March 10, 2014

Spirals, Rather than Circles...

Sometimes I feel as if I am reading and participating in the same conversations about theology and the Bible and the future of the church and sexuality and gender I’ve been reading and participating in for years now. It’s as if we are going in circles. 

And we are. It seems to me this is how life works, how growth happens. Not in a straight line, not in ups and downs, but in a spiral, that goes forward and in circles at the same time. These conversations are signs of growth. They often mean that more people are joining in and thinking out loud. 

And, while I may have made up my mind about some of these issues, and I’m not particularly interested in rehashing them, I understand that others are. Talking about issues is often part of the process we go through as our ideas and beliefs change.

We are all at different places in our understanding.
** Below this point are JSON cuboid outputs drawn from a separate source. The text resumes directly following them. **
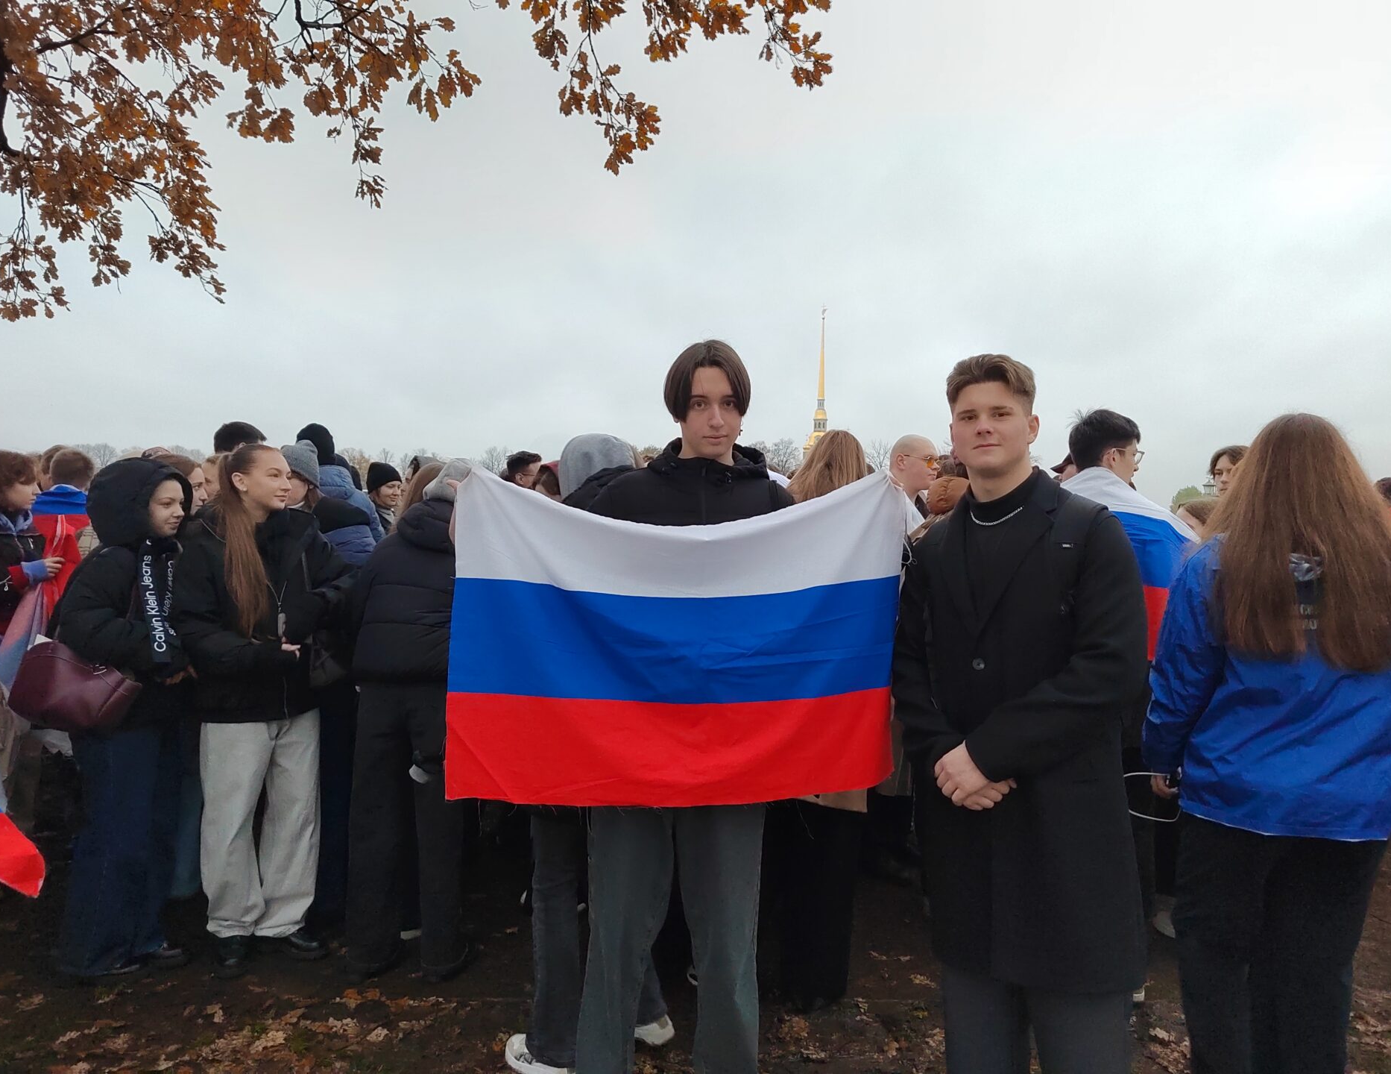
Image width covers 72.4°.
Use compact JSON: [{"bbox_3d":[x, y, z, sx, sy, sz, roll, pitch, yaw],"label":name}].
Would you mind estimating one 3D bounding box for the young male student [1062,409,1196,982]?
[{"bbox_3d":[1.311,0.489,2.900,0.360,1.770,0.500,0,2,-40],"label":"young male student"}]

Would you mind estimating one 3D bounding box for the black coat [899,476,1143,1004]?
[{"bbox_3d":[0.657,0.378,1.930,0.510,1.040,0.340,3,2,40],"label":"black coat"}]

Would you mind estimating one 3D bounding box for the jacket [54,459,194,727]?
[{"bbox_3d":[-1.816,0.179,3.020,0.370,0.830,0.430,2,2,16],"label":"jacket"}]

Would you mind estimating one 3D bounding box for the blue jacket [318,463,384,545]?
[{"bbox_3d":[-1.749,0.003,4.500,0.560,0.700,0.380,0,2,-21],"label":"blue jacket"}]

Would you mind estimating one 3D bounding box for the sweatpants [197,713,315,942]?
[{"bbox_3d":[-1.411,0.857,3.080,0.370,0.860,0.280,0,2,-23],"label":"sweatpants"}]

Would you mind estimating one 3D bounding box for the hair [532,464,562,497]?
[{"bbox_3d":[-0.642,-0.246,4.150,0.180,0.190,0.190,3,2,41],"label":"hair"}]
I sometimes have little patience for people who do not agree with me about things I feel strongly about, and then I remember that everyone isn’t at the same place (and, also, of course, that I could be wrong about a lot of things). We pull each other up and along. We broaden each other’s understandings; we help each other when we go off track. We repeat our beliefs and ask our questions again and again. We have to, because there are so many of us speaking and changing and growing all at once.

At the same time, partially because the Internet makes everything accessible to just about everyone, we’re having many of these conversations in public. The people who are, for example, changing their beliefs about sexuality or women in the priesthood may want to think and write about their evolving thoughts, while others are tired of hearing about this, and may even find it painful.
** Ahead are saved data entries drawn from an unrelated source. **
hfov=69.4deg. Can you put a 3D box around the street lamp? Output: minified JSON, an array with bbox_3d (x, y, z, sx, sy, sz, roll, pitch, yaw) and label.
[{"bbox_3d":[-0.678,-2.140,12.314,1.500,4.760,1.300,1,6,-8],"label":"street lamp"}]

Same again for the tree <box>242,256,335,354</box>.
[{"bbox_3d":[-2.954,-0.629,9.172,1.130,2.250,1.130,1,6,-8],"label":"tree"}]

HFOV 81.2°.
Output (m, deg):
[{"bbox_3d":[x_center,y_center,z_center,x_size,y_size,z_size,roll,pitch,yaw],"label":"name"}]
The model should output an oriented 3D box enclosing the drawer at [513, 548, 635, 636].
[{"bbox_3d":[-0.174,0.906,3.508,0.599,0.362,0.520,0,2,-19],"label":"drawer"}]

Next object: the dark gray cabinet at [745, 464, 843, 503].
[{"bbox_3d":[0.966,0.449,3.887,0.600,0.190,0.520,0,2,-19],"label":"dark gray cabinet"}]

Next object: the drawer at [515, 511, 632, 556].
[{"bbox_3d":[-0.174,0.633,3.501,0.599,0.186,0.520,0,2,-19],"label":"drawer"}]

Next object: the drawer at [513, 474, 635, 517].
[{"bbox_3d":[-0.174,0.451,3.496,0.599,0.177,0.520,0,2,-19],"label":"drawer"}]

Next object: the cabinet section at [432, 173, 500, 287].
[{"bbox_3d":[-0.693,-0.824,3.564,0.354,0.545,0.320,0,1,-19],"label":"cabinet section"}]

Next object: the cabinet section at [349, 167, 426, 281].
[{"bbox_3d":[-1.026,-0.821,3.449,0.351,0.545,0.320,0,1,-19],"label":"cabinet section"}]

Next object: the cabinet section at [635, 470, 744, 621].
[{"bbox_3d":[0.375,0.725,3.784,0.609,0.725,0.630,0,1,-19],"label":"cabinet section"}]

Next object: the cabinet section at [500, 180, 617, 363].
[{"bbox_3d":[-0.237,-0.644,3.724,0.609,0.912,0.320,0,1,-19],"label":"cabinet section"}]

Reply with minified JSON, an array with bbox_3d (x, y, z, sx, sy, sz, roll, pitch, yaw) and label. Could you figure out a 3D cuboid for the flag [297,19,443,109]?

Ideally, we’d hash out our thoughts and ask our questions in our local community rather than in public. It’s there, face-to-face, where real relationships and contact can help us see the issues and each other with compassion (I recognize that sometimes, of course, we have to cut ties, especially those who have been ostracized and hurt by the community). 

A parish or any community is going to include people in different places in their faith. There is room for all of us. This doesn’t mean a community can’t take a stand or that we have to compromise our beliefs, it just means having a little patience with and a lot of love for each other.